Ralf Rangnick übt ja schon fleißig. In der zweiten Liga greift er jeden an. Dazu wird er im kommenden Jahr Favre verpflichten, und Schürrle oder Götze von seinem Projekt überzeugen. Das erste Bundesliga-Jahr der Leipziger wird ein unvergessliches Erlebnis werden. Rainer Wendt hat bereits zahlreiche Pressemitteilungen auf Halde, Rudi Völler reibt sich die Hände. In Rangnick hat er endlich einen Konkurrenten.

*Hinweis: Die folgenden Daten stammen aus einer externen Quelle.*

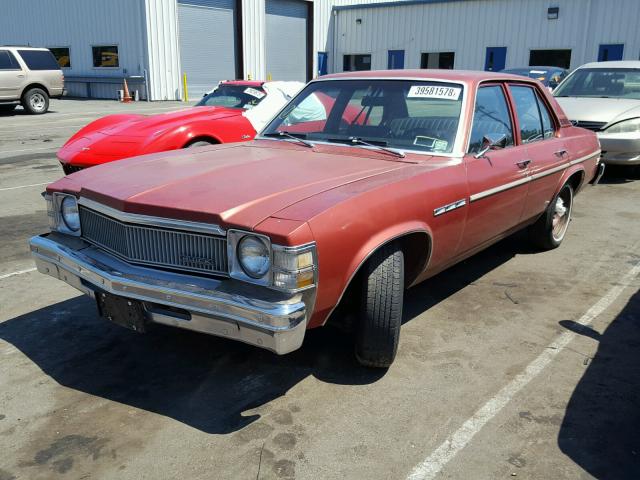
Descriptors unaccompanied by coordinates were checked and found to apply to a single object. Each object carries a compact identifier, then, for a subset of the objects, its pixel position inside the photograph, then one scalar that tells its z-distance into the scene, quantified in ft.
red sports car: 23.18
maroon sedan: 9.20
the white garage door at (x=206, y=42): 86.17
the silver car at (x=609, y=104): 27.40
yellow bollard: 85.81
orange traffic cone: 82.84
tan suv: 59.31
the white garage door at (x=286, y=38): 98.58
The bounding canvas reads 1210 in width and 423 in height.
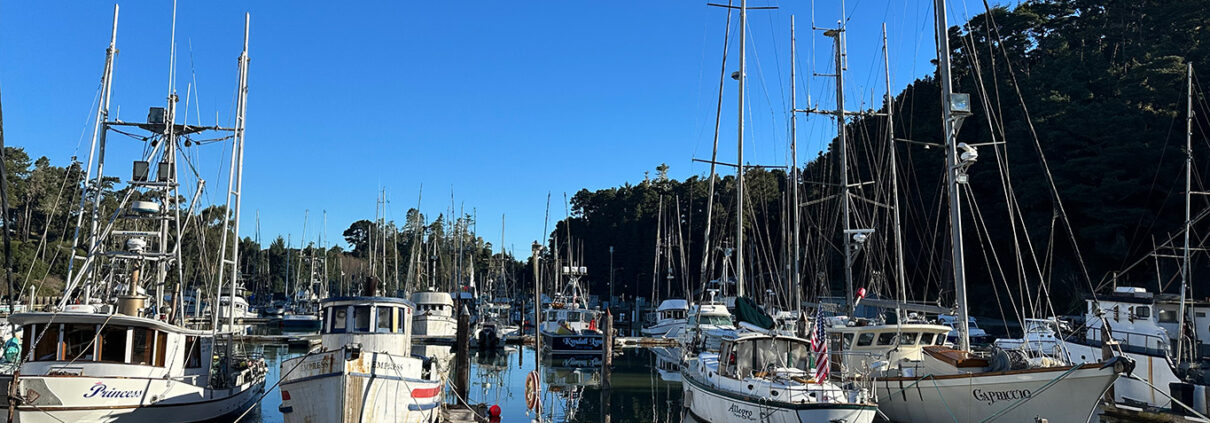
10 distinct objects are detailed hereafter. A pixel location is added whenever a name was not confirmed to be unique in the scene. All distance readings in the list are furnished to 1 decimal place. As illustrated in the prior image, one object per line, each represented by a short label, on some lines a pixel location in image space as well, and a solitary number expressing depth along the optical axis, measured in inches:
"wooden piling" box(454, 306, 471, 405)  989.8
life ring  847.1
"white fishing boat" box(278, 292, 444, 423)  681.0
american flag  705.0
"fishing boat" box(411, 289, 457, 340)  2085.4
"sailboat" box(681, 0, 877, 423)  678.5
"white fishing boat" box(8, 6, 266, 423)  708.7
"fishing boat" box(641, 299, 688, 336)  2180.1
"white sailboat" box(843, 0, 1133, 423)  686.5
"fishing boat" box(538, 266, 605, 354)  1873.8
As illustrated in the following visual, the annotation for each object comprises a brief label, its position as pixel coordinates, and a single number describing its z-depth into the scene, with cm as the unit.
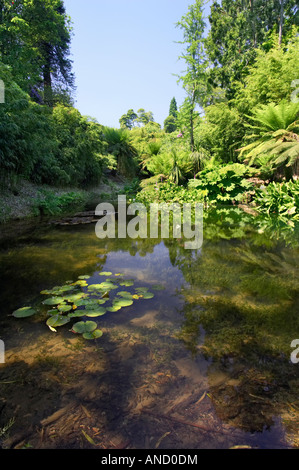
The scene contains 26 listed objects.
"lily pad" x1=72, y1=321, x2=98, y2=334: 168
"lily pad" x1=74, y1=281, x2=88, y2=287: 243
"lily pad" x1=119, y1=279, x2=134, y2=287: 253
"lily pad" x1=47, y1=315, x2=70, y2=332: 176
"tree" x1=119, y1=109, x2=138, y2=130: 4300
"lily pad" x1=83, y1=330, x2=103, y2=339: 164
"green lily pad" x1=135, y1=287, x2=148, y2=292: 239
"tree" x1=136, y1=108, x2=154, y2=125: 4250
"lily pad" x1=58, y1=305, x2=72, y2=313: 195
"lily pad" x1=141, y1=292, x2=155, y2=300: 223
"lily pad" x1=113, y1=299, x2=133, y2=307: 206
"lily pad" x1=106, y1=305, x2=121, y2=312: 198
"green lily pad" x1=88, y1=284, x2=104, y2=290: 235
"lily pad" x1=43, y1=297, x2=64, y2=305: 206
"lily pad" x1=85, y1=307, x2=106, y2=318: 189
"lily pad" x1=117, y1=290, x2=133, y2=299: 222
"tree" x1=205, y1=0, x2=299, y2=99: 1263
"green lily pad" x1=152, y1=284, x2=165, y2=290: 246
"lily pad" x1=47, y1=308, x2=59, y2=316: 192
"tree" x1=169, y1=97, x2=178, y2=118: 4374
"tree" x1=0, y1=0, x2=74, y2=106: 1055
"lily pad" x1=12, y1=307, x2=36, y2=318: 189
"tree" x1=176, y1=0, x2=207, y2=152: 1088
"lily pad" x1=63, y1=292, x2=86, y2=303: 210
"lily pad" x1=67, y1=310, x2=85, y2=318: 188
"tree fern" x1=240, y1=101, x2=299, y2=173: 688
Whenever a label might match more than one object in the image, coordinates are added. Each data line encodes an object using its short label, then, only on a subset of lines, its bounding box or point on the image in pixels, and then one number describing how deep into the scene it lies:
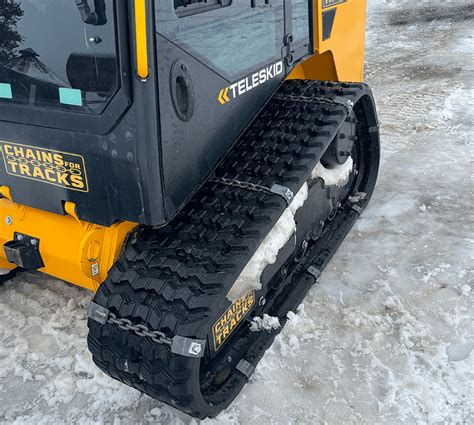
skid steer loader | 2.04
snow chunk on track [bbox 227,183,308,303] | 2.56
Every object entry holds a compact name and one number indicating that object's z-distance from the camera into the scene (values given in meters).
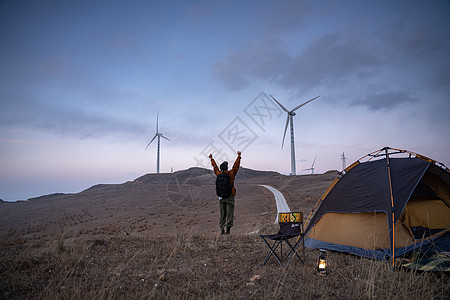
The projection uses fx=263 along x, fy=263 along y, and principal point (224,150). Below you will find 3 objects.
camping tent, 5.75
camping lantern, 4.66
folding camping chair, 5.22
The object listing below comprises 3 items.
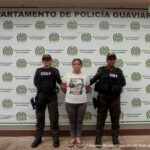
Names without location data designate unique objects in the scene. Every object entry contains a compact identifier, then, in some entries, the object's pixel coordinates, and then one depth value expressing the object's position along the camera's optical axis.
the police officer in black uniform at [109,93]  3.04
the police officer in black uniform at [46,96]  3.07
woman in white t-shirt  3.03
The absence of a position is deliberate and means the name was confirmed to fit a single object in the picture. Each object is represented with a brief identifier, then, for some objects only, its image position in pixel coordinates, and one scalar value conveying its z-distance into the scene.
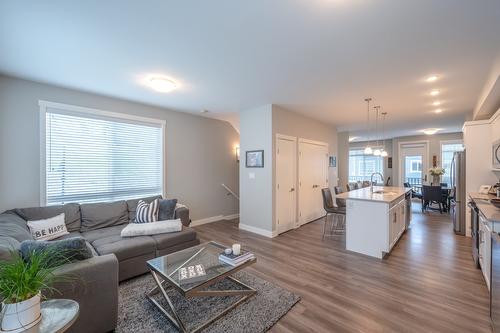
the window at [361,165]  9.84
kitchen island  3.25
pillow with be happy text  2.67
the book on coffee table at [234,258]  2.18
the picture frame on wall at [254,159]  4.48
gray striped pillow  3.41
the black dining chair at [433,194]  6.12
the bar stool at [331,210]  4.29
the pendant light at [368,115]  4.09
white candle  2.29
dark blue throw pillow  3.54
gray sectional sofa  1.66
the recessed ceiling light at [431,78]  3.01
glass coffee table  1.83
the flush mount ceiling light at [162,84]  3.08
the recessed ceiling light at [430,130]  7.06
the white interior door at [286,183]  4.49
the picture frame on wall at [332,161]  6.45
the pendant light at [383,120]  5.12
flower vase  6.59
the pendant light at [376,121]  4.55
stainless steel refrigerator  4.32
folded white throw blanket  2.96
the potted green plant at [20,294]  1.12
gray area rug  1.88
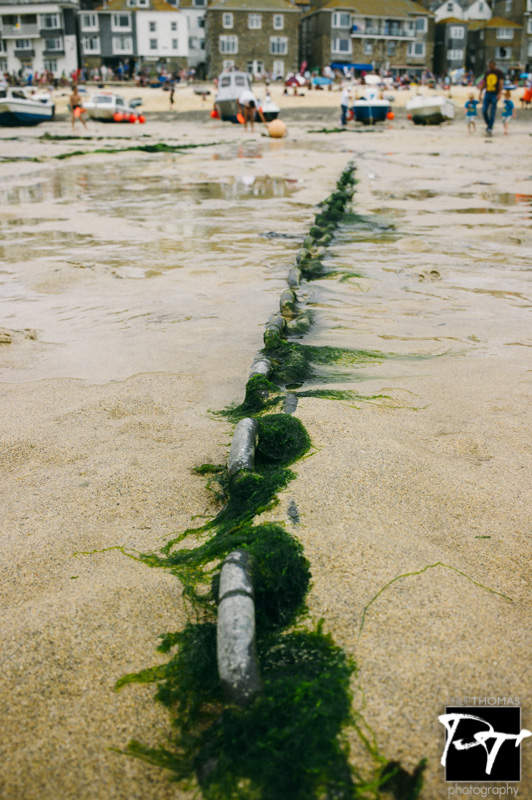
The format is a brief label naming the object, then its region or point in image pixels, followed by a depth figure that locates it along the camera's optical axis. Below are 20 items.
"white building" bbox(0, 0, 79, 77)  61.09
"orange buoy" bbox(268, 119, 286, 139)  23.27
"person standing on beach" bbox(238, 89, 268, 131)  27.20
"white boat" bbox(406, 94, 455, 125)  29.91
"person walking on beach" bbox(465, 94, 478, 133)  24.80
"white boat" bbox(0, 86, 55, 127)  29.61
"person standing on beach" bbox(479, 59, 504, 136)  19.92
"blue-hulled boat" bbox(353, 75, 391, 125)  31.11
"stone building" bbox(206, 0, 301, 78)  60.53
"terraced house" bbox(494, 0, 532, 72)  71.06
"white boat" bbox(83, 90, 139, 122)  32.62
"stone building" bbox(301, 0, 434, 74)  64.19
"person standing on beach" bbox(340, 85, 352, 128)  30.15
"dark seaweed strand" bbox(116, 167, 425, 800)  1.40
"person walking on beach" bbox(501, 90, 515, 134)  23.73
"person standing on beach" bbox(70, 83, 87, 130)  28.22
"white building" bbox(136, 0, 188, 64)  62.97
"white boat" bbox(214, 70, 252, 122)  31.09
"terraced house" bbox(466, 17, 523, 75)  71.62
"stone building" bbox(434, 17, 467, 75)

Themenwechsel: Was macht die FIFA?
Gianni Infantino ist Präsident, und karrt an seinem ersten Tag im Amt erst einmal haufenweise Ex-Stars an. Die neue FIFA beginnt mit einem Turnier. Das gibt tolle Presse, und ein wenig Luft. In einem Interview mit dem Bayrischen Rundfunk freut er sich dann für Uli Hoeneß, der wieder frei ist.
Haben Sie dazu eine Meinung?
Nein. Er ist halt wieder frei. Hat seine Strafe abgesessen, und man sollte ihn jetzt einfach in Ruhe lassen, damit er uns hoffentlich bald wieder nerven kann. Das Leben im Fußball ist doch ohnehin nur der Realität entlehnt. Manchmal überschneidet es sich sogar. Hoeneß ist so ein Fall. Aber seine Vergangenheit wird in der Zukunft keine Rolle spielen.
Was ist mit dem DFB?
Der Freshfields-Report wird veröffentlicht, eigentlich sollte er verschoben werden, aber jetzt dann doch nicht. Ducken Sie sich besser jetzt. Das wird die Fußball-Welt für ein paar Sekunden erschüttern, dann geht es weiter. Das beschreiben ja auch die Kraniche. Der Kreislauf geht immer weiter. Maria Riesch steht hinter Franz.
Herr Dembowski, vielen Dank für das Gespräch.
Dafür nicht. Ich muss das ja tun. Gleich redet Pep. Man sollte ihm einfach mal eine Taktik-Frage stellen.